Une première mondiale: l’UE met en place sa loi sur la régulation de l’intelligence artificielle
Cela fait quatre ans que le Parlement européen travaillait sur un texte de loi – le premier au monde – devant encadrer l’utilisation de l’intelligence artificielle pour les entreprises. Car l’enjeu est de taille: le développement de l’IA est autant une immense opportunité qu’un très grand facteur de risques. On craint qu’elle ne menace de nombreux emplois, mais aussi qu’elle ne renforce les logiciels de surveillance. Voire qu’elle ne mette en danger la vie des utilisateurs.
Le règlement européen sur l’IA a obtenu l’approbation de l’ensemble des États-membres de l’Union, et entre donc en vigueur dès ce jeudi. C’est la première fois qu’un texte de loi encadrera les utilisations de l’IA, en particulier commerciales. Et c’est une première mondiale dont l’impact n’est pas à négliger, pour les grandes entreprises technologiques comme pour les particuliers.

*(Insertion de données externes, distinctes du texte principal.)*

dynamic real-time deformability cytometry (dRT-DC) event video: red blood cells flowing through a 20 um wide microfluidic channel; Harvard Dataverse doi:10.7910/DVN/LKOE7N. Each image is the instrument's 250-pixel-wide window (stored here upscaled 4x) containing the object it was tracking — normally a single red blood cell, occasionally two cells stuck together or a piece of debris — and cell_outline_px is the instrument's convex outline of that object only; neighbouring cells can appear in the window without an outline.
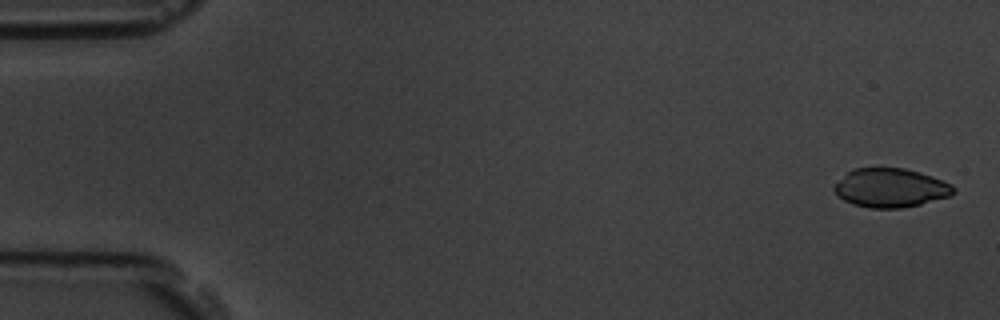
{"species": "common noctule bat (a hibernating species)", "species_latin": "Nyctalus noctula", "temperature_condition": "room temperature", "stored_images_in_passage": 4, "camera_frame_rate_fps": 3000, "um_per_image_px": 0.085, "animal": {"sex": "male", "body_mass_g": 19.5, "forearm_length_mm": 54.6}, "frame": {"image": 1, "passage_image": 1, "time_ms": 0.0, "image_size_px": [1000, 320], "cell_outline_px": [[956, 192], [952, 196], [904, 208], [868, 208], [852, 204], [844, 200], [832, 188], [848, 172], [856, 168], [904, 168], [920, 172], [932, 176], [952, 184], [956, 188]], "centroid_in_image_um": [75.76, 15.98], "position_along_channel_um": 9.2, "area_um2": 27.05}}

Ce qui sera sévèrement encadré
Jouer à l’apprenti-sorcier avec l’IA, c’est terminé. La législation applique une approche basée sur les risques pour la régulation de l’IA, détaille dans une analyse des textes le média économique CNBC. Ce qui signifie que les différentes applications de la technologie sont régulées différemment en fonction du niveau de risque qu’elles posent à la société.
Des applications de l’IA seront ainsi considérées comme “à haut risque”: les véhicules autonomes (on se souvient des accidents en série chez Tesla, dont certains mortels), les dispositifs médicaux, les systèmes de décision de prêt, les systèmes de notation éducative et les systèmes d’identification biométrique à distance. Toute application commerciale entrant dans cette catégorie sera soumise à des systèmes d’évaluation et de mitigation des risques draconiens.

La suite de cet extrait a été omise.